Poor Drivers priced off Motorways under new Two Tier Road System
Recent reports from Downing Street suggest that government officials are looking at implementing a new two tier road system, in which drivers are forced to pay higher charges for driving on motorways and A roads. An overhaul of the vehicle excise duty means that this new plan would see a radical two tier system, whereby there is a lower tier for users of small roads and a higher charge for those driving on motorways and other major routes. However, this could mean that only rich motorists will be able to use the fast routes and poorer drivers are forced onto B-roads. The new system will see all motorists paying the first charge which allows them to use local roads and A-roads, but then anyone who wishes to drive on motorways and major A-roads would then have to pay a second charge.
It is thought that this radical measure is in direct response to people purchasing more eco friendly cars that incur a much lower vehicle road tax, something that the government encouraged motorists to take up, but are now regretting, as the Treasury now faces a budget shortfall caused by families switching to these types of cars. A senior Government source confirmed the two-tier idea was one of a number of proposals to reform the vehicle excise duty regime, which raises £6billion a year. However, the AA warned that a two-tier duty system could see motorways become the preserve of wealthier motorists. Spokesman Paul Watters said: “We don’t want a first- and second-class system on the roads. There would certainly be more traffic, and, if enough traffic diverted, it would stick out like a sore thumb. It will lead to slower journeys and more congestion. It will also be an extra nuisance to towns and villages and increase the risk of accidents as A roads become too busy.”

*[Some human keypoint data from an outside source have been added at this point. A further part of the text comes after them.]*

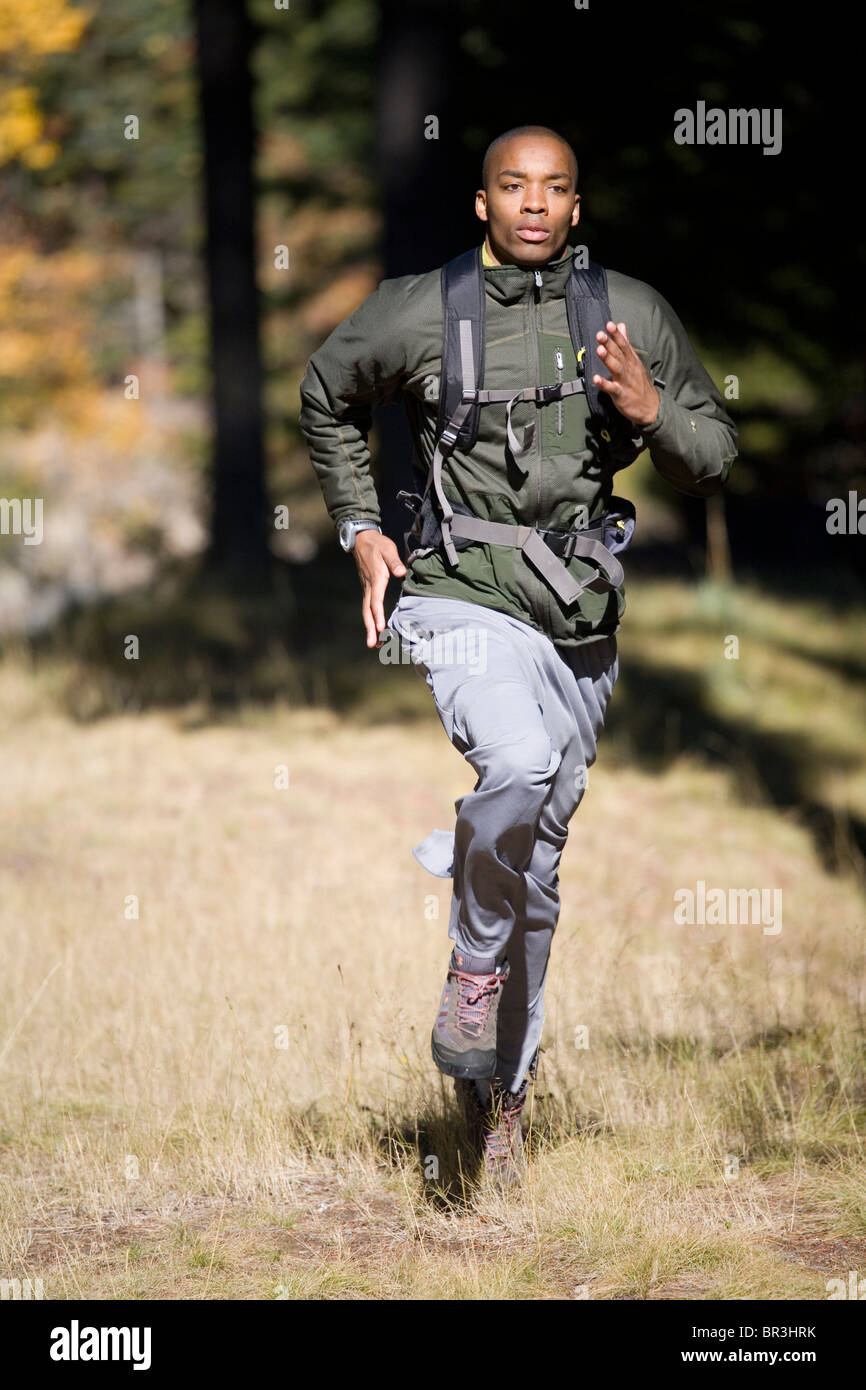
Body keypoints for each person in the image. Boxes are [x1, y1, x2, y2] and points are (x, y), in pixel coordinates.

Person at [299, 124, 737, 1188]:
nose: (533, 204)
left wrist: (650, 411)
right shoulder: (418, 309)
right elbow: (324, 392)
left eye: (554, 189)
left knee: (534, 873)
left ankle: (499, 1100)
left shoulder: (627, 312)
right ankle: (469, 964)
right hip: (456, 595)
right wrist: (362, 527)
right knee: (518, 764)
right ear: (481, 203)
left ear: (575, 207)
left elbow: (714, 453)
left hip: (580, 620)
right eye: (512, 185)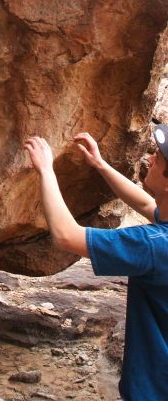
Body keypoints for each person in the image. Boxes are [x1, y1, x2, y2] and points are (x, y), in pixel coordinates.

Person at [24, 125, 168, 401]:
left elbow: (67, 236)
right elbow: (147, 205)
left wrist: (46, 170)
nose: (150, 158)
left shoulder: (153, 246)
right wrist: (100, 165)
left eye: (158, 159)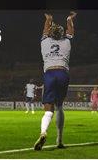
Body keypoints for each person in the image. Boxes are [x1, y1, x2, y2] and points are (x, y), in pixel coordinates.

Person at [34, 11, 76, 151]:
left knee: (48, 110)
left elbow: (45, 29)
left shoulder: (45, 41)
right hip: (63, 73)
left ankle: (43, 132)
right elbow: (70, 30)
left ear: (51, 33)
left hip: (50, 73)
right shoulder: (67, 41)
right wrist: (69, 19)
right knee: (59, 106)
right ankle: (59, 139)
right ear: (62, 34)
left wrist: (49, 19)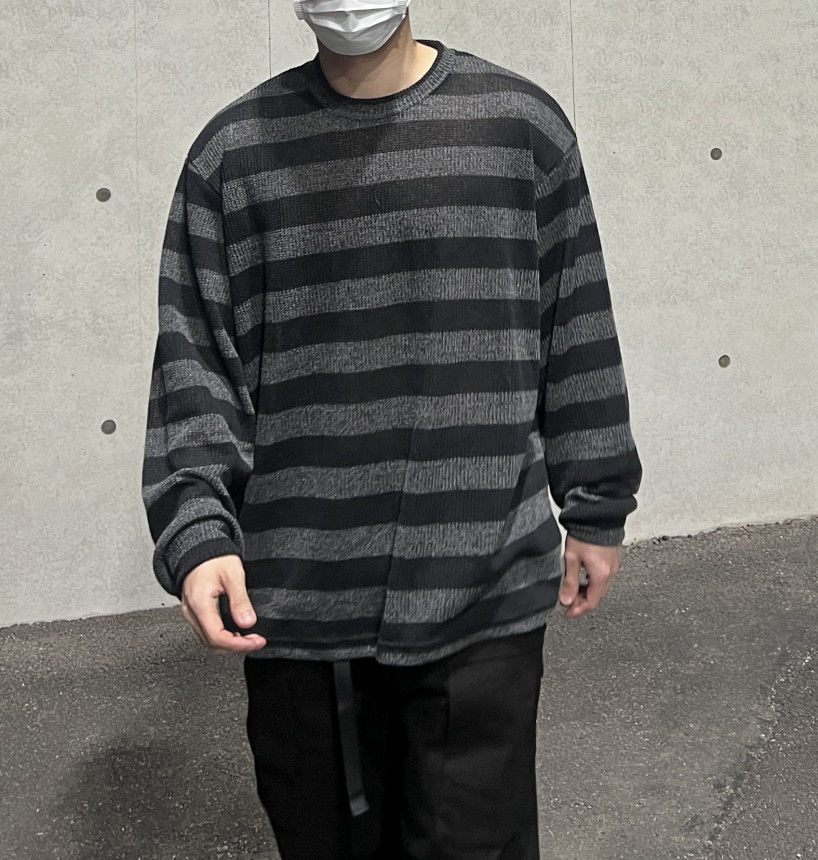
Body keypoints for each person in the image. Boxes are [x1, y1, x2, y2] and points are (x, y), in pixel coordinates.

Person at [141, 2, 642, 857]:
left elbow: (575, 325)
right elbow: (195, 364)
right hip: (300, 608)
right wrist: (197, 532)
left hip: (482, 586)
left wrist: (596, 503)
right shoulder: (232, 156)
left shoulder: (519, 128)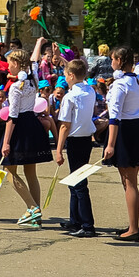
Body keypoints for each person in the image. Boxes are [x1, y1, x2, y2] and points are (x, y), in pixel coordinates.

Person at [102, 47, 139, 242]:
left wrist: (110, 145)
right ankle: (132, 224)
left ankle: (134, 228)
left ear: (118, 60)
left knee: (130, 181)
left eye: (112, 59)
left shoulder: (120, 85)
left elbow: (114, 118)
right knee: (128, 180)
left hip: (125, 132)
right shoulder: (137, 78)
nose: (111, 63)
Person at [2, 49, 52, 228]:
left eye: (9, 63)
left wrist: (6, 141)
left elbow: (12, 116)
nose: (8, 66)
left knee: (9, 170)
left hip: (19, 128)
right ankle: (36, 215)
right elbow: (35, 62)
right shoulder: (34, 81)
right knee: (31, 173)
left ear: (16, 64)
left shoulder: (16, 87)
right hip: (32, 124)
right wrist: (38, 44)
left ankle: (33, 208)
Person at [54, 59, 97, 237]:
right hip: (86, 139)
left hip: (75, 139)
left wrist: (58, 150)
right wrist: (64, 61)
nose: (65, 78)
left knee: (79, 183)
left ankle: (87, 225)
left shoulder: (70, 96)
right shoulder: (89, 89)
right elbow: (77, 69)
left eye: (66, 75)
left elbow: (64, 125)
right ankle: (75, 220)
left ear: (71, 76)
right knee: (74, 181)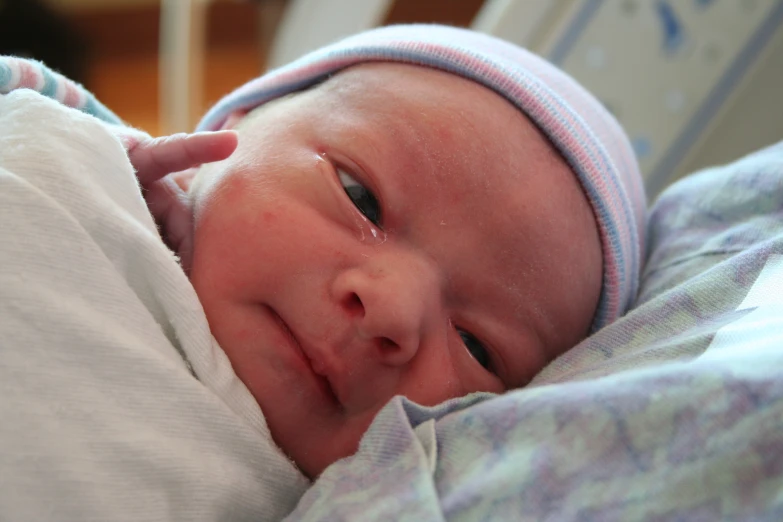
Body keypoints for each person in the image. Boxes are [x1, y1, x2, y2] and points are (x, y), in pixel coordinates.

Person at [0, 24, 645, 520]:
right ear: (235, 128)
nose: (390, 308)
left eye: (477, 346)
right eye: (360, 198)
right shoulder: (80, 154)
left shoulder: (351, 497)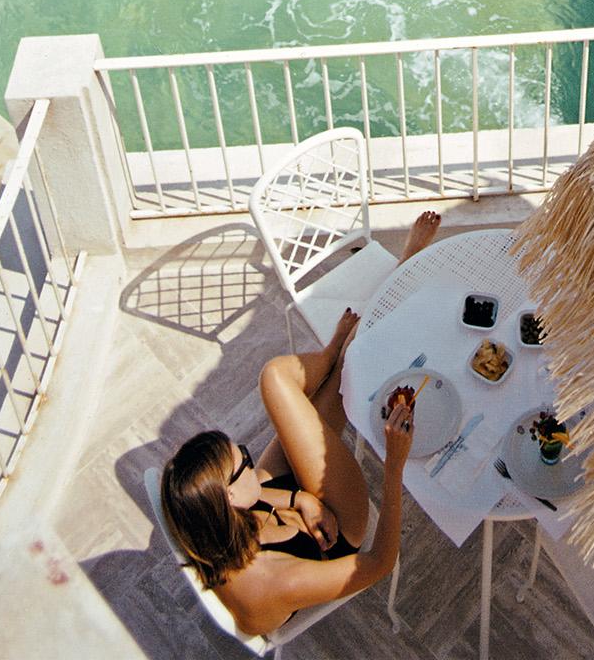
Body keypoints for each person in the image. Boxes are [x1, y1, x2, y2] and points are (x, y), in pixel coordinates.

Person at [160, 211, 442, 640]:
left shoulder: (210, 521)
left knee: (293, 377)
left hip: (286, 513)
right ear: (230, 496)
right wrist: (393, 468)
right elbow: (379, 563)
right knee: (336, 370)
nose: (251, 461)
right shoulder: (276, 580)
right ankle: (369, 314)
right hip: (340, 532)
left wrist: (297, 497)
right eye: (245, 462)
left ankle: (336, 350)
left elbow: (251, 495)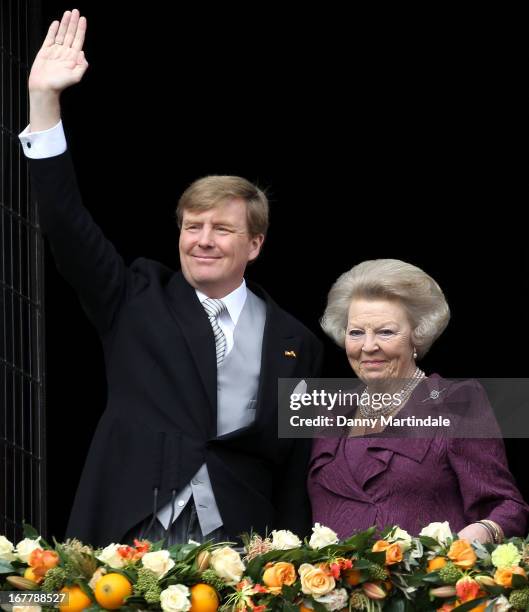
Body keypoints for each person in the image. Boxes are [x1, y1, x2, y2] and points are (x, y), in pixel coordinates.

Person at [20, 9, 323, 547]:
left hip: (242, 543)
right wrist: (44, 103)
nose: (202, 239)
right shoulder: (134, 296)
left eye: (222, 228)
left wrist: (298, 561)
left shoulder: (295, 340)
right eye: (192, 226)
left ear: (255, 245)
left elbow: (295, 465)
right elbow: (66, 223)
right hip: (131, 529)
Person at [308, 259, 529, 542]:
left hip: (425, 584)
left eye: (385, 332)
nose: (368, 346)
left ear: (417, 335)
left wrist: (477, 535)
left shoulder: (456, 403)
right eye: (356, 333)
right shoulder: (328, 410)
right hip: (330, 585)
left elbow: (507, 507)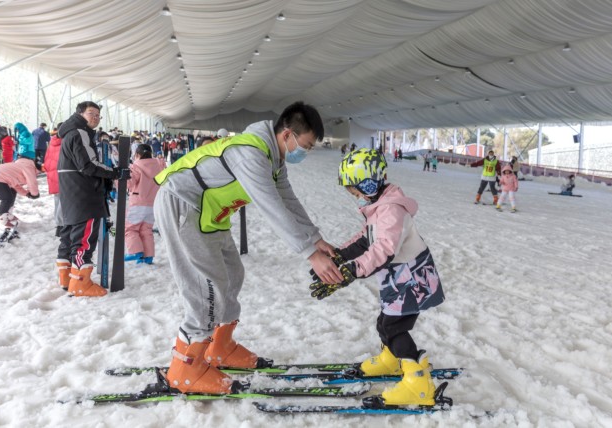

With the government already hammering motorists with the highest fuel prices in Europe, this news is going to be particularly hard to swallow, especially in these supposed times of austerity and it could even force some motorists off the roads entirely. Stephen Glaister, director of the RAC Foundation, said reforming road tax could be acceptable if it led to better journeys for motorists. “Ministers would go a long way to restoring trust among drivers if the proceeds were ring-fenced and ploughed back into road provision,” he added. And if you think you can get away with not paying but still using the main roads then think again, as Big Brother will definitely be watching you! New technology such as automatic number plate recognition – similar to the London congestion charge system, will catch out anyone who has not paid.
So how much do we think we will be paying under such a new scheme? A report from the Institute for Economic Affairs, published today, suggests tolls would be as little as 6p a mile on a new motorway. Dr Richard Wellings, head of transport at the IEA, said: “For too long British drivers have had to pay over the odds for a road network that is simply not up to scratch. It is lamentable that this vital area of infrastructure has been neglected by government after government. Denationalising the network would ensure British motorists had better roads to drive on. It would also be much cheaper and mean an end to the enormous burden of motoring taxes like fuel duty.” A spokesman for the Department for Transport said: “The Government has made clear it will not implement tolls on existing road capacity and has no plans to replace existing motoring taxes with pay-as-you-go road charging.” He said the roads review was looking at increasing capacity and boosting economic growth.
Meanwhile, judging from the response from the general public to this news, people are definitely not in favour!